This research follows the recent failure of Silicon Valley Bank (SVB), where the majority of accounts exceeded the $250,000 threshold guaranteed by the Federal Deposit Insurance Corporation (FDIC). To protect the remainder of the financial system, where approximately half of deposits surpass $250,000, financial authorities hastily backed all deposits at SVB to prevent bank runs.

SVB had been forced to cover withdrawals by selling a bond portfolio that had significantly declined in value due to the Federal Reserve's efforts to curb inflation by promoting higher interest rates across the economy.

The study discovered that the Federal Reserve's monetary tightening has led to a 10% decrease in bank asset values, indicating that the overall financial system's assets are $2 trillion lower than their book value suggests.

Before the Federal Reserve raised the target federal funds rate by a total of 4.5% over the past year, the banking system would have been solvent if half or all of the uninsured depositors tried to withdraw their balances.
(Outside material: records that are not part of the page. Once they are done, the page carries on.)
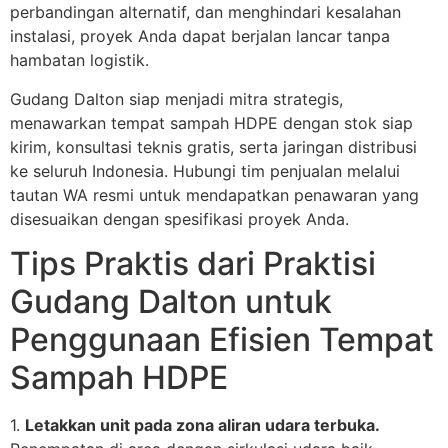
perbandingan alternatif, dan menghindari kesalahan
instalasi, proyek Anda dapat berjalan lancar tanpa
hambatan logistik.
Gudang Dalton siap menjadi mitra strategis,
menawarkan tempat sampah HDPE dengan stok siap
kirim, konsultasi teknis gratis, serta jaringan distribusi
ke seluruh Indonesia. Hubungi tim penjualan melalui
tautan WA resmi untuk mendapatkan penawaran yang
disesuaikan dengan spesifikasi proyek Anda.
Tips Praktis dari Praktisi
Gudang Dalton untuk
Penggunaan Efisien Tempat
Sampah HDPE
1.
Letakkan unit pada zona aliran udara terbuka.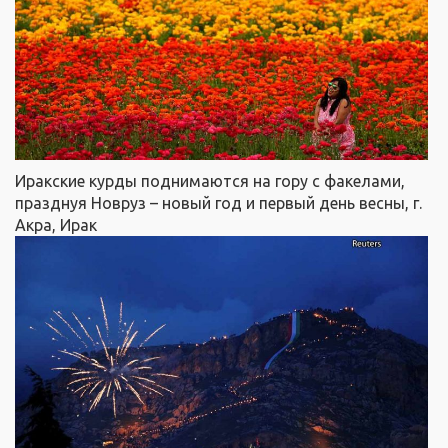
Иракские курды поднимаются на гору с факелами,
празднуя Новруз – новый год и первый день весны, г.
Акра, Ирак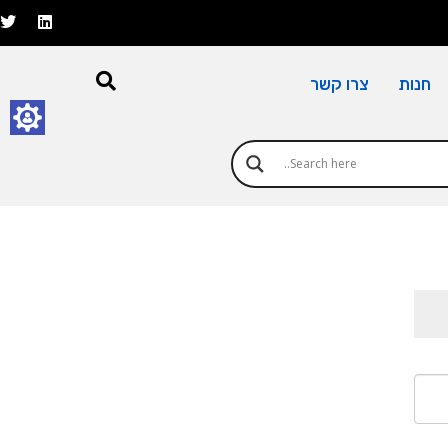
חנות
צרו קשר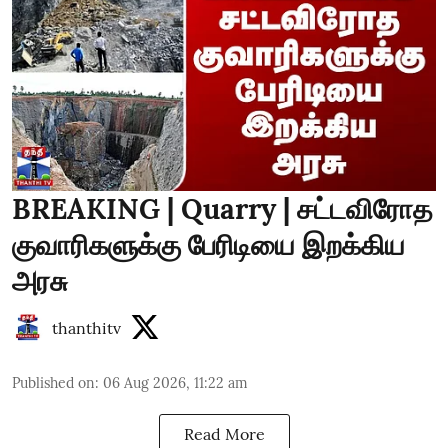
BREAKING | Quarry | சட்டவிரோத
குவாரிகளுக்கு பேரிடியை இறக்கிய
அரசு
thanthitv
Published on
:
06 Aug 2026, 11:22 am
Read More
However, the substantial losses in the value of banks' long-duration assets induced by higher interest rates have made banks much more fragile to runs by uninsured depositors, the Daily Wire reported.

Researchers examined 4,800 banks, finding that 1,619 would not be able to withstand all uninsured account holders attempting to withdraw their funds, while 186 banks would not be able to cope with half of uninsured depositors demanding their funds.
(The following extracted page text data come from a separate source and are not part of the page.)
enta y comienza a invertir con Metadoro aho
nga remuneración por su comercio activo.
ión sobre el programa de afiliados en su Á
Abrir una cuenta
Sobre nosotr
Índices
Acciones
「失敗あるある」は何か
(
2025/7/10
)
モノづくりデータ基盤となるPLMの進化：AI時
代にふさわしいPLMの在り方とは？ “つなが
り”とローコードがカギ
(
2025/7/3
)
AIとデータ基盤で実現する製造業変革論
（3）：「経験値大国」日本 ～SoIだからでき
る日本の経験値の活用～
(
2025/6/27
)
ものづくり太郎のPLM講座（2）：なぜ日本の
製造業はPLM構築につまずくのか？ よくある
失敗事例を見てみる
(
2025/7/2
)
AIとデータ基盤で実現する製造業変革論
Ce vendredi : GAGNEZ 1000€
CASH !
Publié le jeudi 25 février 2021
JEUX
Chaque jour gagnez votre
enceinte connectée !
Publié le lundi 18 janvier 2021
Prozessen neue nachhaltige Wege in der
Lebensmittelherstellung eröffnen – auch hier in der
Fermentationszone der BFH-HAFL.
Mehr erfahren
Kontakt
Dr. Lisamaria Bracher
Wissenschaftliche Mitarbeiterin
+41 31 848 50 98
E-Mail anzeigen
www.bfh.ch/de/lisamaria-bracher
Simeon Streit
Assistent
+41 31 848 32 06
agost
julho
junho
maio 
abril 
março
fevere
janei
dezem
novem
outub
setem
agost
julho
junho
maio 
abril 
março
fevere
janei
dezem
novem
Both scenarios assume that the banks would not be forced to sell their long-term assets at fire sale prices to cover withdrawals. The scenario of all uninsured depositors seeking to withdraw their funds is considered extreme but not impossible once news of a run spreads.
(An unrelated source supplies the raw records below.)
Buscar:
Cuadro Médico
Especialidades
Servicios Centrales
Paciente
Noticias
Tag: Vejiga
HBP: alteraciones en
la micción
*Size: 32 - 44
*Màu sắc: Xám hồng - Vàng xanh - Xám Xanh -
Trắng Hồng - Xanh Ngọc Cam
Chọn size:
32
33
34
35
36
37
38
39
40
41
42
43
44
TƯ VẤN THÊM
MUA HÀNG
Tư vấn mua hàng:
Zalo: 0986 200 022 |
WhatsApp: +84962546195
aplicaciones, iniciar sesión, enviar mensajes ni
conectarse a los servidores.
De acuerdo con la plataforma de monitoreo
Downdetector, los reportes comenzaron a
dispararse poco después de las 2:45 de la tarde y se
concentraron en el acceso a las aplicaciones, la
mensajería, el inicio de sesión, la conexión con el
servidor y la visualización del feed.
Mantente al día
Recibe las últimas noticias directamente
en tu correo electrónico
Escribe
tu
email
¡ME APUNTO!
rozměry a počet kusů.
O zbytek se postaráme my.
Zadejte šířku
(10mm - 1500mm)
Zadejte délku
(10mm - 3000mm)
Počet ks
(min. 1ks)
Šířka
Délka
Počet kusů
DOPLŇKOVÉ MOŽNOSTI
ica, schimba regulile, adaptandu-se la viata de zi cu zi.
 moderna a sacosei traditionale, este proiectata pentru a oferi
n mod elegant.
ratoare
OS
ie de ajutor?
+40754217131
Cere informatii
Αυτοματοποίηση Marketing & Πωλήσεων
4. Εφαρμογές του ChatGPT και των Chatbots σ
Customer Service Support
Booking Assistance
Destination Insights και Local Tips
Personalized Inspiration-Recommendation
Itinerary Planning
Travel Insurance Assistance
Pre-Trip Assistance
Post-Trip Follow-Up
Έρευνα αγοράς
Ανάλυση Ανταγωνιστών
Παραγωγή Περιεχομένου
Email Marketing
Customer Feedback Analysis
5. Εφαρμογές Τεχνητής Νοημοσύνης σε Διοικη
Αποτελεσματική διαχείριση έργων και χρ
Silicon Valley Bank had 78% of its assets funded by uninsured deposits, placing it in the first percentile regarding uninsured leverage. The bank provided services to almost half of the venture-backed technology and healthcare firms in the US, which typically deposit far more than $250,000 to cover operations and potential crisis expenses.

Following the collapse of Silicon Valley Bank and Signature Bank, both of which held mainly uninsured deposits, lawmakers such as Rep. Maxine Waters (D-CA) and Sen. Elizabeth Warren (D-MA) have suggested that Congress reevaluate the $250,000 deposit insurance threshold.

President Joe Biden has assured the American people and businesses that their bank deposits will be available when needed, stating that “the American people and American businesses can have confidence that their bank deposits will be there when they need them."